Department of Nephrology, Osaka University Graduate School of Medicine, Osaka, Japan.
Transdimensional Life Imaging Division, Institute for Open and Transdisciplinary Research Initiatives, Osaka University, Osaka, Japan.
Am J Physiol Renal Physiol. 2024 Aug 1;327(2):F208-F223. doi: 10.1152/ajprenal.00046.2024. Epub 2024 Jun 13.
Increased dietary phosphate consumption intensifies renal phosphate burden. Several mechanisms for phosphate-induced renal tubulointerstitial fibrosis have been reported. Considering the dual nature of phosphate as both a potential renal toxin and an essential nutrient for the body, kidneys may possess inherent protective mechanisms against phosphate overload, rather than succumbing solely to injury. However, there is limited understanding of such mechanisms. To identify these mechanisms, we conducted single-cell RNA sequencing (scRNA-seq) analysis of the kidneys of control and dietary phosphate-loaded (Phos) mice at a time point when the Phos group had not yet developed tubulointerstitial fibrosis. scRNA-seq analysis identified the highest number of differentially expressed genes in the clusters belonging to proximal tubular epithelial cells (PTECs). Based on these differentially expressed genes, in silico analyses suggested that the Phos group activated peroxisome proliferator-activated receptor-α (PPAR-α) and fatty acid β-oxidation (FAO) in the PTECs. This activation was further substantiated through various experiments, including the use of an FAO activity visualization probe. Compared with wild-type mice, knockout mice exhibited exacerbated tubulointerstitial fibrosis in response to phosphate overload. Experiments conducted with cultured PTECs demonstrated that activation of the PPAR-α/FAO pathway leads to improved cellular viability under high-phosphate conditions.

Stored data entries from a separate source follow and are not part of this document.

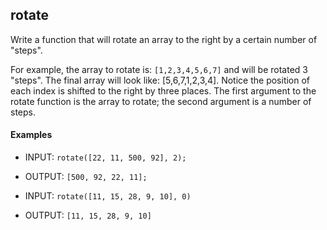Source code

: ## rotate

Write a function that will rotate an array to the right by a certain number of "steps".  

For example, the array to rotate is: `[1,2,3,4,5,6,7]` and will be rotated 3 "steps". The final array will look like: [5,6,7,1,2,3,4].  Notice the position of each index is shifted to the right by three places. The first argument to the rotate function is the array to rotate; the second argument is a number of​ steps.

#### Examples

- INPUT: `rotate([22, 11, 500, 92], 2);`
- OUTPUT: `[500, 92, 22, 11];`


- INPUT: `rotate([11, 15, 28, 9, 10], 0)`
- OUTPUT: `[11, 15, 28, 9, 10]`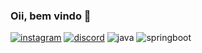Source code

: ### Oii, bem vindo  🤎

[![instagram](https://img.shields.io/badge/Instagram-E4405F?style=for-the-badge&logo=instagram&logoColor=white)](https://www.instagram.com/gioanninha)
[![discord](https://img.shields.io/badge/Discord-7289DA?style=for-the-badge&logo=discord&logoColor=white)](https://discord.com/channels/gioanninha)
![java](https://img.shields.io/badge/Java-ED8B00?style=for-the-badge&logo=openjdk&logoColor=white)
![springboot](https://img.shields.io/badge/Spring-6DB33F?style=for-the-badge&logo=spring&logoColor=white)
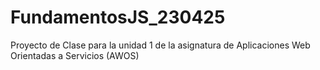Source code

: # FundamentosJS_230425
Proyecto de Clase para la unidad 1 de la asignatura de Aplicaciones Web Orientadas a Servicios (AWOS)

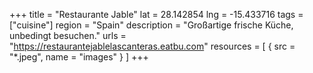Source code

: +++
title = "Restaurante Jable"
lat = 28.142854
lng = -15.433716
tags = ["cuisine"]
region = "Spain"
description = "Großartige frische Küche, unbedingt besuchen."
urls = "https://restaurantejablelascanteras.eatbu.com"
resources = [
    { src = "*.jpeg", name = "images" }
]
+++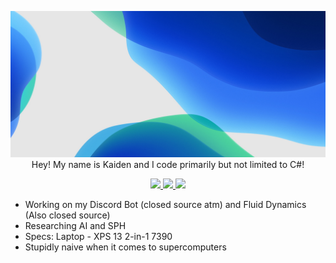 <p align="center">
  <img src="img.jpg" />
  Hey! My name is Kaiden and I code primarily but not limited to C#!
  </br>
  <p align="center">
	<a href="https://www.discord.gg/YEgvUumE8b">
	  <img src="https://img.shields.io/badge/Join%20Our%20Discord-7289DA?logoColor=white&logo=discord&style=for-the-badge&&logoWidth=30" />
	</a>
	<a href="https://www.youtube.com/channel/UC0C7dwEw_VnAApcSq501HWA">
	  <img src="https://img.shields.io/badge/Subscribe%20To%20My%20YouTube-ff0000?logoColor=white&logo=youtube&style=for-the-badge&&logoWidth=30" />
	</a>
	<a href="https://www.twitch.tv/fl2mexd">
	  <img src="https://img.shields.io/badge/Follow%20Me%20On%20Titch-ff0000?logoColor=white&logo=twitch&style=for-the-badge&&logoWidth=30" />
	</a>
  </p>
</p>

- Working on my Discord Bot (closed source atm) and Fluid Dynamics (Also closed source)
- Researching AI and SPH
- Specs: Laptop - XPS 13 2-in-1 7390
- Stupidly naive when it comes to supercomputers
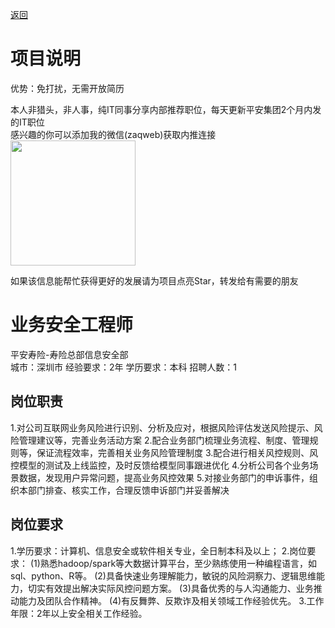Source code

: [返回](../../)

# 项目说明

优势：免打扰，无需开放简历

本人非猎头，非人事，纯IT同事分享内部推荐职位，每天更新平安集团2个月内发的IT职位  
感兴趣的你可以添加我的微信(zaqweb)获取内推连接  
<img src="https://github.com/zaqweb/PA-IT-JOBS/blob/master/WechatICode.jpeg"  height="200" width="200">

如果该信息能帮忙获得更好的发展请为项目点亮Star，转发给有需要的朋友

# 业务安全工程师
平安寿险-寿险总部信息安全部  
城市：深圳市 经验要求：2年 学历要求：本科  招聘人数：1

## 岗位职责
1.对公司互联网业务风险进行识别、分析及应对，根据风险评估发送风险提示、风险管理建议等，完善业务活动方案
2.配合业务部门梳理业务流程、制度、管理规则等，保证流程效率，完善相关业务风险管理制度
3.配合进行相关风控规则、风控模型的测试及上线监控，及时反馈给模型同事跟进优化
4.分析公司各个业务场景数据，发现用户异常问题，提高业务风控效果
5.对接业务部门的申诉事件，组织本部门排查、核实工作，合理反馈申诉部门并妥善解决

## 岗位要求
1.学历要求：计算机、信息安全或软件相关专业，全日制本科及以上；
2.岗位要求：
(1)熟悉hadoop/spark等大数据计算平台，至少熟练使用一种编程语言，如sql、python、R等。
(2)具备快速业务理解能力，敏锐的风险洞察力、逻辑思维能力，切实有效提出解决实际风控问题方案。
(3)具备优秀的与人沟通能力、业务推动能力及团队合作精神。
(4)有反舞弊、反欺诈及相关领域工作经验优先。
3.工作年限：2年以上安全相关工作经验。




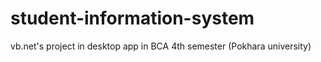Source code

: # student-information-system
vb.net's project in desktop app in BCA 4th semester (Pokhara university)

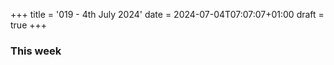 +++
title = '019 - 4th July 2024'
date = 2024-07-04T07:07:07+01:00
draft = true
+++

### This week

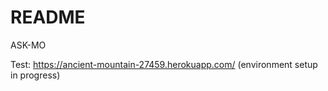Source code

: # README

ASK-MO

Test: https://ancient-mountain-27459.herokuapp.com/ (environment setup in progress)
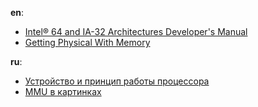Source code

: **en**:

 - [Intel® 64 and IA-32 Architectures Developer's Manual](http://www.intel.com/content/dam/www/public/us/en/documents/manuals/64-ia-32-architectures-software-developer-manual-325462.pdf)
 - [Getting Physical With Memory](http://duartes.org/gustavo/blog/post/getting-physical-with-memory/)
 
**ru**:

 - [Устройство и принцип работы процессора](http://all-ht.ru/inf/pc/cp_struct.html)
 - [MMU в картинках](http://habrahabr.ru/post/211150/)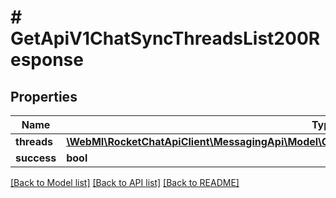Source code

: # # GetApiV1ChatSyncThreadsList200Response

## Properties

Name | Type | Description | Notes
------------ | ------------- | ------------- | -------------
**threads** | [**\WebMI\RocketChatApiClient\MessagingApi\Model\GetApiV1ChatSyncThreadsList200ResponseThreads**](GetApiV1ChatSyncThreadsList200ResponseThreads.md) |  | [optional]
**success** | **bool** |  | [optional]

[[Back to Model list]](../../README.md#models) [[Back to API list]](../../README.md#endpoints) [[Back to README]](../../README.md)

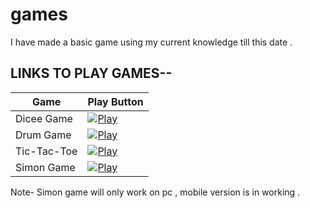 # games
I have made a basic game using my current knowledge till this date .

<h2>LINKS TO PLAY GAMES--</h2>


| Game          | Play Button |
|---------------|-------------|
| Dicee Game     | [![Play](https://img.shields.io/badge/Play-AliceBlue?style=for-the-badge&logo=playstation&logoColor=white)](https://adityasejwar.github.io/games/dicee%20game/) |
| Drum Game     | [![Play](https://img.shields.io/badge/Play-AliceBlue?style=for-the-badge&logo=playstation&logoColor=white)](https://adityasejwar.github.io/games/drum%20game/) |
| Tic-Tac-Toe   | [![Play](https://img.shields.io/badge/Play-AliceBlue?style=for-the-badge&logo=playstation&logoColor=white)](https://adityasejwar.github.io/games/tik-tak-toe/) |
| Simon Game    | [![Play](https://img.shields.io/badge/Play-AliceBlue?style=for-the-badge&logo=playstation&logoColor=white)](https://adityasejwar.github.io/games/simon%20game/) |

Note- Simon game will only work on pc , mobile version is in working .

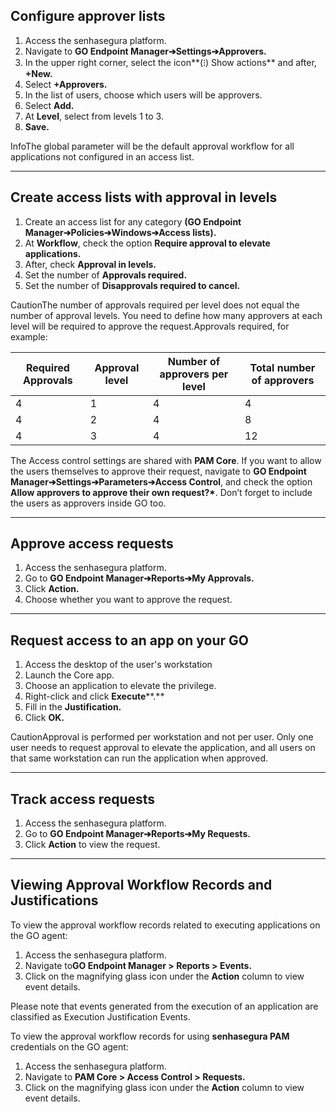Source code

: ## Configure approver lists

1. Access the senhasegura platform.
2. Navigate to **GO Endpoint Manager➔Settings➔Approvers.**
3. In the upper right corner, select the icon**(⁝) Show actions** and after, **\+New.**
4. Select **\+Approvers.**
5. In the list of users, choose which users will be approvers.
6. Select **Add.**
7. At **Level**, select from levels 1 to 3\.
8. **Save.**

InfoThe global parameter will be the default approval workflow for all applications not configured in an access list.

---

## Create access lists with approval in levels

1. Create an access list for any category **(GO Endpoint Manager➔Policies➔Windows➔Access lists).**
2. At **Workflow**, check the option **Require approval to elevate applications.**
3. After, check **Approval in levels.**
4. Set the number of **Approvals required.**
5. Set the number of **Disapprovals required to cancel.**

CautionThe number of approvals required per level does not equal the number of approval levels. You need to define how many approvers at each level will be required to approve the request.Approvals required, for example:



| Required Approvals | Approval level | Number of approvers per level | Total number of approvers |
| --- | --- | --- | --- |
| 4 | 1 | 4 | 4 |
| 4 | 2 | 4 | 8 |
| 4 | 3 | 4 | 12 |

The Access control settings are shared with **PAM Core**. If you want to allow the users themselves to approve their request, navigate to **GO Endpoint Manager➔Settings➔Parameters➔Access Control**, and check the option **Allow approvers to approve their own request?\***. Don’t forget to include the users as approvers inside GO too.



---

## Approve access requests

1. Access the senhasegura platform.
2. Go to **GO Endpoint Manager➔Reports➔My Approvals.**
3. Click **Action.**
4. Choose whether you want to approve the request.



---

## Request access to an app on your GO

1. Access the desktop of the user's workstation
2. Launch the Core app.
3. Choose an application to elevate the privilege.
4. Right\-click and click **Execute****.**
5. Fill in the **Justification.**
6. Click **OK.**

CautionApproval is performed per workstation and not per user. Only one user needs to request approval to elevate the application, and all users on that same workstation can run the application when approved.

---

## Track access requests

1. Access the senhasegura platform.
2. Go to **GO Endpoint Manager➔Reports➔My Requests.**
3. Click **Action** to view the request.

  




---

## Viewing Approval Workflow Records and Justifications

To view the approval workflow records related to executing applications on the GO agent:

1. Access the senhasegura platform.
2. Navigate to**GO Endpoint Manager \> Reports \> Events.**
3. Click on the magnifying glass icon under the **Action** column to view event details.

Please note that events generated from the execution of an application are classified as Execution Justification Events.

To view the approval workflow records for using **senhasegura PAM** credentials on the GO agent:

1. Access the senhasegura platform.
2. Navigate to **PAM Core \> Access Control \> Requests.**
3. Click on the magnifying glass icon under the **Action** column to view event details.
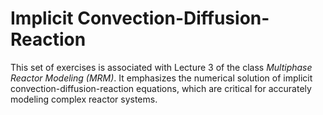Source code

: # Implicit Convection-Diffusion-Reaction

This set of exercises is associated with Lecture 3 of the class *Multiphase Reactor Modeling (MRM)*. It emphasizes the numerical solution of implicit convection-diffusion-reaction equations, which are critical for accurately modeling complex reactor systems.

The Phos group mice showed a decreased serum concentration of free fatty acids, which are endogenous PPAR-α agonists. Instead, experiments using cultured PTECs revealed that phosphate directly activates the PPAR-α/FAO pathway. These findings indicate that noncanonical metabolic reprogramming via endogenous activation of the PPAR-α/FAO pathway in PTECs is essential to counteract phosphate toxicity. This study revealed the activation of peroxisome proliferator-activated receptor-α and fatty acid β-oxidation in proximal tubular epithelial cells as an endogenous mechanism to protect the kidney from phosphate toxicity. These findings highlight noncanonical metabolic reprogramming as a potential target for suppressing phosphate toxicity in the kidneys.
增加膳食磷酸盐的摄入会加剧肾脏的磷酸盐负担。已经报道了几种磷酸盐诱导肾小管间质纤维化的机制。考虑到磷酸盐既是一种潜在的肾毒素,又是身体必需的营养物质,因此肾脏可能具有内在的保护机制来防止磷酸盐过载,而不仅仅是屈服于损伤。然而,人们对这些机制的了解有限。为了确定这些机制,我们对对照组和膳食磷酸盐负荷(Phos)组小鼠的肾脏进行了单细胞 RNA 测序(scRNA-seq)分析,此时 Phos 组尚未发生肾小管间质纤维化。scRNA-seq 分析鉴定出属于近端肾小管上皮细胞(PTEC)的簇中差异表达基因数量最多。基于这些差异表达基因,通过计算机分析表明 Phos 组激活了 PTEC 中的过氧化物酶体增殖物激活受体-α(PPAR-α)和脂肪酸 β-氧化(FAO)。通过各种实验进一步证实了这一点,包括使用 FAO 活性可视化探针。与野生型小鼠相比,在磷酸盐过载时, knockout 小鼠的肾小管间质纤维化加剧。用培养的 PTEC 进行的实验表明,PPAR-α/FAO 通路的激活可在高磷酸盐条件下提高细胞活力。Phos 组小鼠的血清游离脂肪酸浓度降低,而游离脂肪酸是内源性的 PPAR-α 激动剂。相反,用培养的 PTEC 进行的实验表明,磷酸盐直接激活了 PPAR-α/FAO 通路。这些发现表明,PTEC 中通过内源性激活 PPAR-α/FAO 通路的非典型代谢重编程对于抵抗磷酸盐毒性至关重要。本研究揭示了近端肾小管上皮细胞中过氧化物酶体增殖物激活受体-α和脂肪酸 β-氧化的激活是保护肾脏免受磷酸盐毒性的内在机制。这些发现强调了非典型代谢重编程作为抑制肾脏磷酸盐毒性的潜在靶点。